Besides structural reform, there is consensus that associations need to become ‘better communicators’ or more ‘media savvy’ if they are to fulfill their potential as policy-shapers.

Says Walker: “Associations don’t use the media as much as they should. They are not using their communications or public relations departments, if they have them, to full effect. It’s one thing to have your own advocacy and lobbying efforts but the reality is, without that pressure, that so often comes from the media and public awareness about issues, you might not get very far.”

This depends on the association having a cause the public is sympathetic towards, of course.

“Too much visible lobbying can be seen as not very positive,” cautions Soudain. “So that’s why a lot of associations tend to do their advocacy programme, but without using the media too much.”

Meetings are still the main vehicle for most associations to engage with their members and raise awareness of their goals and objectives, but here, too, there is work to be done.

Says Cunningham: “Meetings will need to be more compelling.
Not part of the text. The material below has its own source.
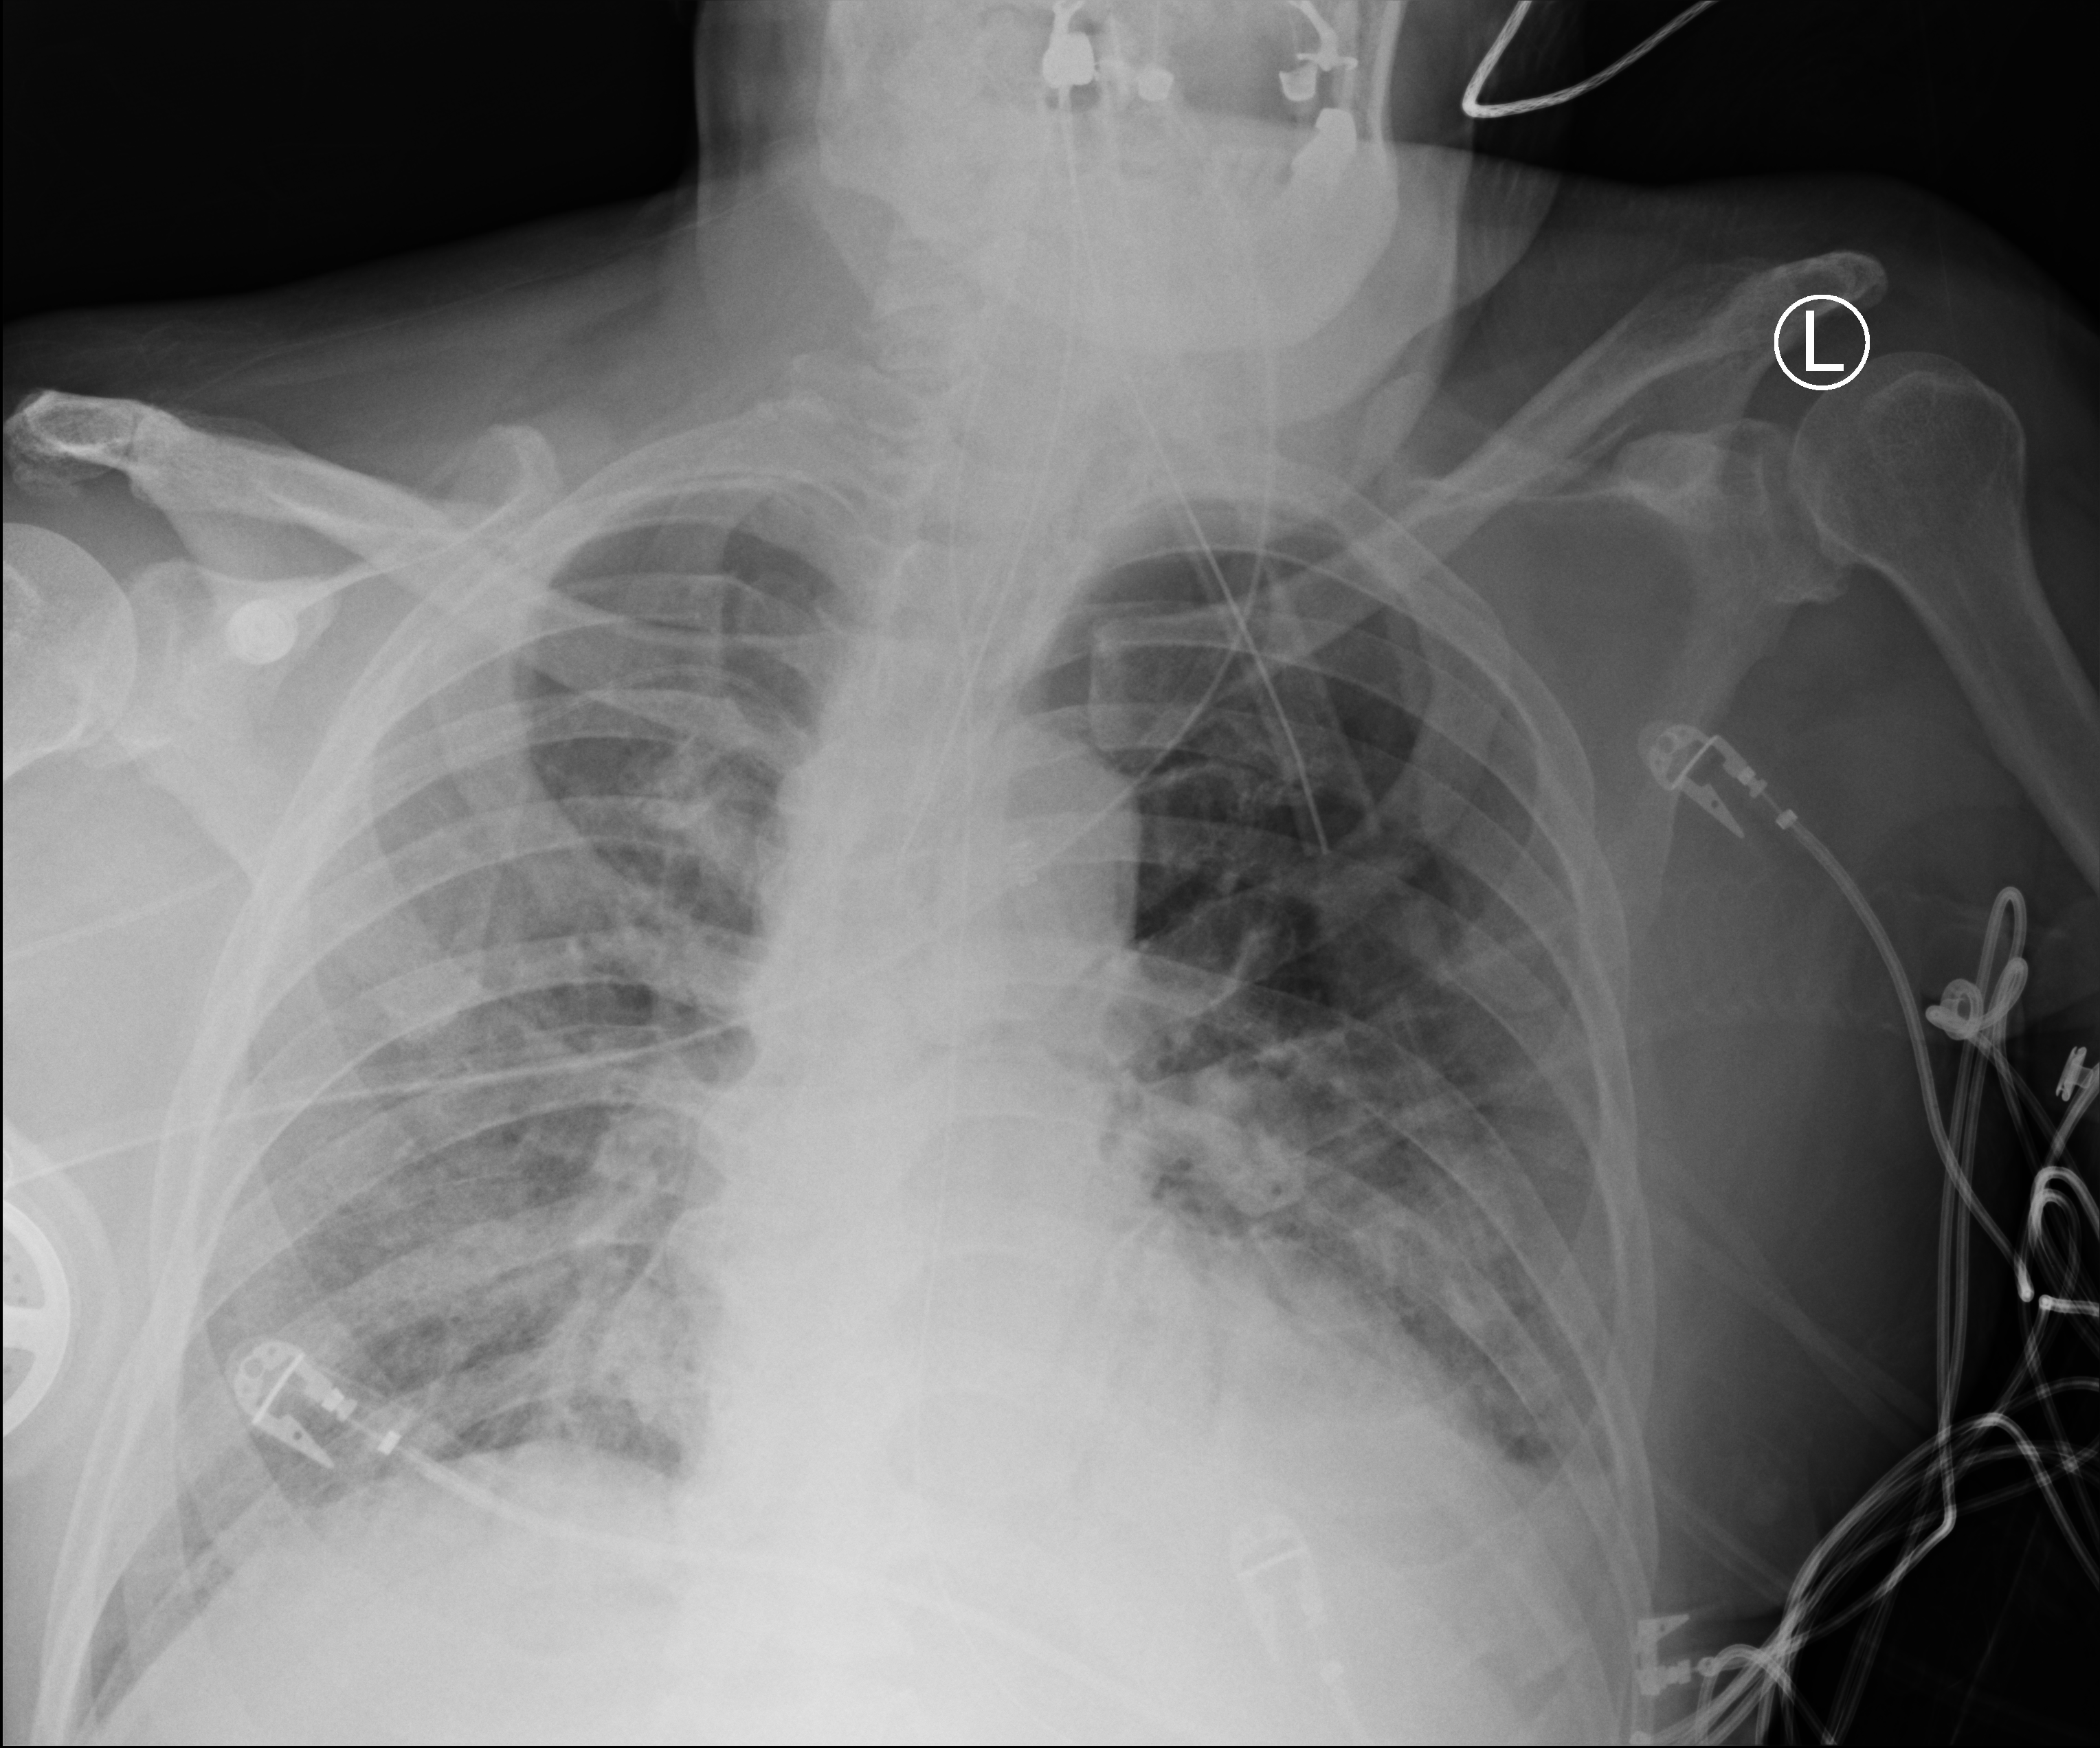
Portable chest radiograph. Male patient hospitalised with COVID-19, age 75–90 years.
Hospital-stay facts (about this admission, not read from this image; timing relative to this image not recorded):
- mechanically ventilated during this hospital stay: yes
- length of hospital stay: 33 days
There needs to be ‘the reason why I need to be there’. Who am I going to meet and what is the intended outcome of my attending? The formats of meetings will change. Not so many ‘talk from the front’ style sessions, but more facilitated engagement to ensure that people are getting what they need.”

Sirk concludes: “I have one hope for the future and that’s that we become much better at measuring and communicating the impact of our events, finding metrics that are able to look at ‘problems solved’, ‘healthcare solutions found, lives saved. It’s very tricky, but before COVID-19 hit there were a lot of initiatives moving in this direction. And as we rebuild if we don’t focus on the impacts then we won’t get the support that’s necessary. I’m optimistic that the smart associations are going to embrace this whole area. They will realise that if their meetings aren’t solving problems then there is no reason for that meeting to exist.”